After context is built, both impls hand off to a transport:

  • Lit: dispatches StateEvent<"a2ui.action"> (CustomEvent, bubbling, composed). Listener wires up however the embedding app wants.
  • WinUI: ActionDispatcher (src/OpenClaw.Tray.WinUI/A2UI/Actions/IActionSink.cs):
    • Debounces by surfaceId|sourceComponentId|name (200 ms window).
    • Single-flight gate so a fallback dequeue can't race a fresh send.
    • Fallback queue when no transport is connected.
    • Tries each registered transport (GatewayActionTransport, LoggingActionTransport) until one delivers.

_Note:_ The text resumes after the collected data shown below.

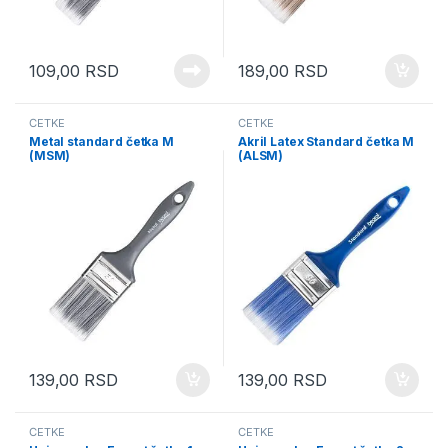
109,00
RSD
189,00
RSD
ČETKE
ČETKE
Metal standard četka M
Akril Latex Standard četka M
(MSM)
(ALSM)
139,00
RSD
139,00
RSD
ČETKE
ČETKE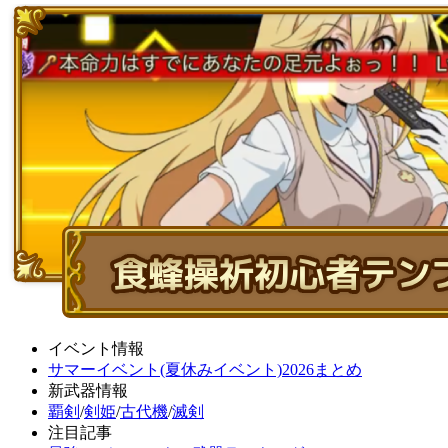
イベント情報
サマーイベント(夏休みイベント)2026まとめ
新武器情報
覇剣
/
剣姫
/
古代機
/
滅剣
注目記事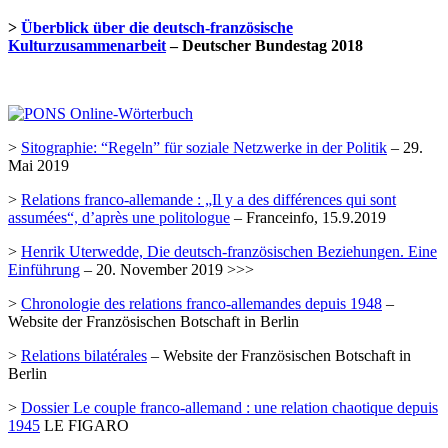
>
Überblick über die deutsch-französische
Kulturzusammenarbeit
– Deutscher Bundestag 2018
>
Sitographie: “Regeln” für soziale Netzwerke in der Politik
– 29.
Mai 2019
>
Relations franco-allemande : „Il y a des différences qui sont
assumées“, d’après une politologue
– Franceinfo, 15.9.2019
>
Henrik Uterwedde, Die deutsch-französischen Beziehungen. Eine
Einführung
– 20. November 2019 >>>
>
Chronologie des relations franco-allemandes depuis 1948
–
Website der Französischen Botschaft in Berlin
>
Relations bilatérales
– Website der Französischen Botschaft in
Berlin
>
Dossier Le couple franco-allemand : une relation chaotique depuis
1945
LE FIGARO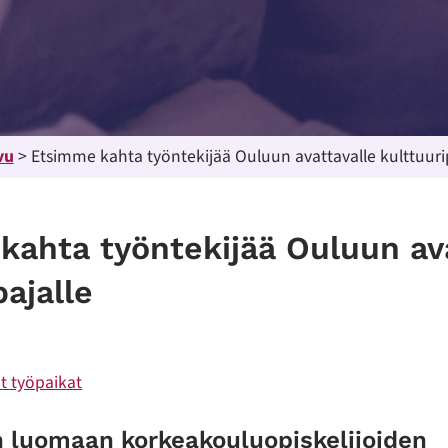
vu
>
Etsimme kahta työntekijää Ouluun avattavalle kulttuurip
kahta työntekijää Ouluun ava
pajalle
t työpaikat
 luomaan korkeakouluopiskelijoiden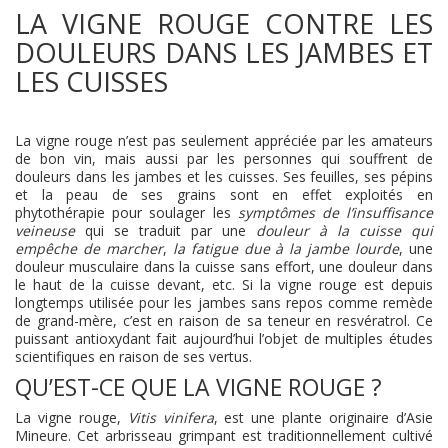
LA VIGNE ROUGE CONTRE LES
DOULEURS DANS LES JAMBES ET
LES CUISSES
La vigne rouge n’est pas seulement appréciée par les amateurs
de bon vin, mais aussi par les personnes qui souffrent de
douleurs dans les jambes et les cuisses. Ses feuilles, ses pépins
et la peau de ses grains sont en effet exploités en
phytothérapie pour soulager les
symptômes de l’insuffisance
veineuse
qui se traduit par une
douleur à la cuisse qui
empêche de marcher
,
la fatigue due à la jambe lourde
, une
douleur musculaire dans la cuisse sans effort, une douleur dans
le haut de la cuisse devant, etc. Si la vigne rouge est depuis
longtemps utilisée pour les jambes sans repos comme remède
de grand-mère, c’est en raison de sa teneur en resvératrol. Ce
puissant antioxydant fait aujourd’hui l’objet de multiples études
scientifiques en raison de ses vertus.
QU’EST-CE QUE LA VIGNE ROUGE ?
La vigne rouge,
Vitis vinifera
, est une plante originaire d’Asie
Mineure. Cet arbrisseau grimpant est traditionnellement cultivé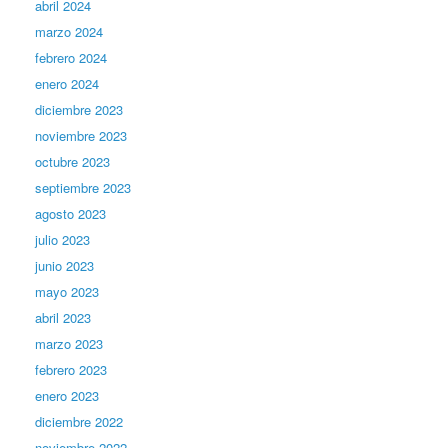
abril 2024
marzo 2024
febrero 2024
enero 2024
diciembre 2023
noviembre 2023
octubre 2023
septiembre 2023
agosto 2023
julio 2023
junio 2023
mayo 2023
abril 2023
marzo 2023
febrero 2023
enero 2023
diciembre 2022
noviembre 2022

For the gateway path, GatewayActionTransport (src/OpenClaw.Tray.WinUI/A2UI/Actions/GatewayActionTransport.cs) emits an agent.request node event:

{
  "message": "CANVAS_A2UI action=submit session=main surface=main component=btn-1 host=… instance=… ctx=… default=update_canvas",
  "sessionKey": "main",
  "thinking": "low",
  "deliver": false,
  "key": "<action-id>"
}

AgentMessageFormatter is a deliberate byte-for-byte port of the Android node's formatter — the gateway parses tags identically across platforms.

Security boundaries

Concern Spec Lit WinUI
URL fetching for Image/Video/AudioPlayer silent unrestricted HTTPS+allowlist for all three; DNS-rebinding pin only on Image fetches (MediaResolver.cs's SocketsHttpHandler.ConnectCallback). Video/AudioPlayer hand the validated URI to MediaSource.CreateFromUri, which performs its own DNS at playback — allowlist is the load-bearing defense for media.
Unknown component types "render placeholder, don't crash" placeholder for spec'd missing; registers user-supplied custom elements if a flag is set strict 18-only UnknownRenderer placeholder
Markdown / HTML in Text spec says plain string parses Markdown; HTML blocks rendered in iframe sandbox=""; code escaped renders as plain string
Action context leakage underspecified passthrough — host's problem server allowlist + secret denylist
Bearer / token surfaces n/a n/a MCP token shown in Settings UI w/ copy button (out-of-band)
canvas.navigate n/a (out of A2UI) n/a HttpUrlValidator gates URLs; user choice of "canvas" vs "browser" opener

The "Spec is silent" rows are the spots where a reviewer should keep their guard up — anything Lit forwards to the embedding host can become a vulnerability if that host doesn't apply policy.